Hoy he visto árboles frutales. Tengo la mochila llena de manzanas y naranjas. Yo odiaba las manzanas. He estado a punto de llorar al encontrarlas. Es un ejemplo de cuánto han cambiado las cosas. Yo era una chica bastante sedentaria y caprichosa. Si sólo pudiera sacarme una foto ahora. No me reconozco en mi reflejo. No sólo es mi cuerpo, también mi pelo. Hace ya tiempo descubrí que si te rodean pueden agarrarte por cualquier lado. Entre ellos, la coleta. Así que me corté el pelo todo lo que pude. Si alguien me viera pensaría que soy un chico. Ojeras, piel seca, irritada del frío. Mis pecas resaltan más que nunca.

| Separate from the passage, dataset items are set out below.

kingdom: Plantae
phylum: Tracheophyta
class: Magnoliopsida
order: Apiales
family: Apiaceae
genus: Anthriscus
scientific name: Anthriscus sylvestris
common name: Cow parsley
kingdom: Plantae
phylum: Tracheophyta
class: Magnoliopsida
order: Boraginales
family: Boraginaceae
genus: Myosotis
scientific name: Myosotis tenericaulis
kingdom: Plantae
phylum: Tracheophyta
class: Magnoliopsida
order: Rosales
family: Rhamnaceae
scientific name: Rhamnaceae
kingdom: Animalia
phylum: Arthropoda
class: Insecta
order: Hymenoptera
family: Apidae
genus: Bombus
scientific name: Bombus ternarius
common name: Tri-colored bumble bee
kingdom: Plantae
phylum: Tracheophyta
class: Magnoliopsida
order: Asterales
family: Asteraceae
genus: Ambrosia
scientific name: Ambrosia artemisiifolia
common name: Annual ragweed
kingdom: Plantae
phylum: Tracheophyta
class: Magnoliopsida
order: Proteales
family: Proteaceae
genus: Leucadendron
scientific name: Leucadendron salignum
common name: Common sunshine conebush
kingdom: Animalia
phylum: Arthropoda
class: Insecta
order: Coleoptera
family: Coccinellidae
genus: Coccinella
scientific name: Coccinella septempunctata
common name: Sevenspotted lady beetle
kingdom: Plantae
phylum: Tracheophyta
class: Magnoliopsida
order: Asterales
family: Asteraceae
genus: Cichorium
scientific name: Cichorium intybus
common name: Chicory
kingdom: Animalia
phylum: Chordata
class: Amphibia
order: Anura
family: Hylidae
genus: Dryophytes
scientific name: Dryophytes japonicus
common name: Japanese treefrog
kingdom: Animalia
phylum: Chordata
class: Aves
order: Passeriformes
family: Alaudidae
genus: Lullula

Y nunca me había sentido más viva.

2 noviembre

El cartel dice que quedan cinco kilómetros para entrar en la ciudad. El silencio es horrible. Es bueno, el silencio, porque sabes que nada se te aproxima, pero entonces te das cuenta de que eres tú quien hace ruido, que estás solo. Y es horrible. Y te mueres de miedo.

He encontrado conservas en un par de casas. Y leche en polvo. La puerta del adosado donde me he quedado a pasar la noche estaba abierta. La he registrado, ni un alma. El cerrojo funciona. No estaría mal pasar un par de días aquí. Tienen un tanque de agua. He podido bañarme. El agua estaba helada, pero ¿a quién le importa? Necesitaba una maldita ducha desde hace semanas.

No parece haber estado habitado en un buen tiempo. Hay polvo por todos lados y no hay huellas de nadie. La puerta estaba totalmente abierta, de par en par. No parece que hubiera entrado nadie, ni siquiera a buscar comida.

He atrancado la puerta de la habitación, voy a tratar de dormir un poco.

3 noviembre

Había uno de esos cabrones en la casa, un hombre. Estaba muy débil, le faltaba una pierna. Intentaba entrar por la puerta que atasqué. No parece haber ninguno más. He cerrado bien la puerta exterior y registrado cada resquicio. Quizá estaba en el ático. No he subido a mirar. Por si acaso, también he atascado esa puerta.

Aquí vivía una mujer. Me ha venido bien, tiene ropa y cosas de higiene. Y también hay un buen botiquín. Vendas, yodo, analgésicos, antibióticos... Parece que esta gente quiso refugiarse. No lo hicieron demasiado bien, eso está claro.

La gente estaba equivocada. Refugiarse no funciona. No durante mucho tiempo. El ruido los atrae. Esconderte y hacer una vida normal es firmar tu sentencia de muerte. Los que quedamos, si es que queda alguien más, lo sabemos muy bien.

Voy a empaquetar antes de dormir. El invierno se acerca y se nota, cada vez anochece antes.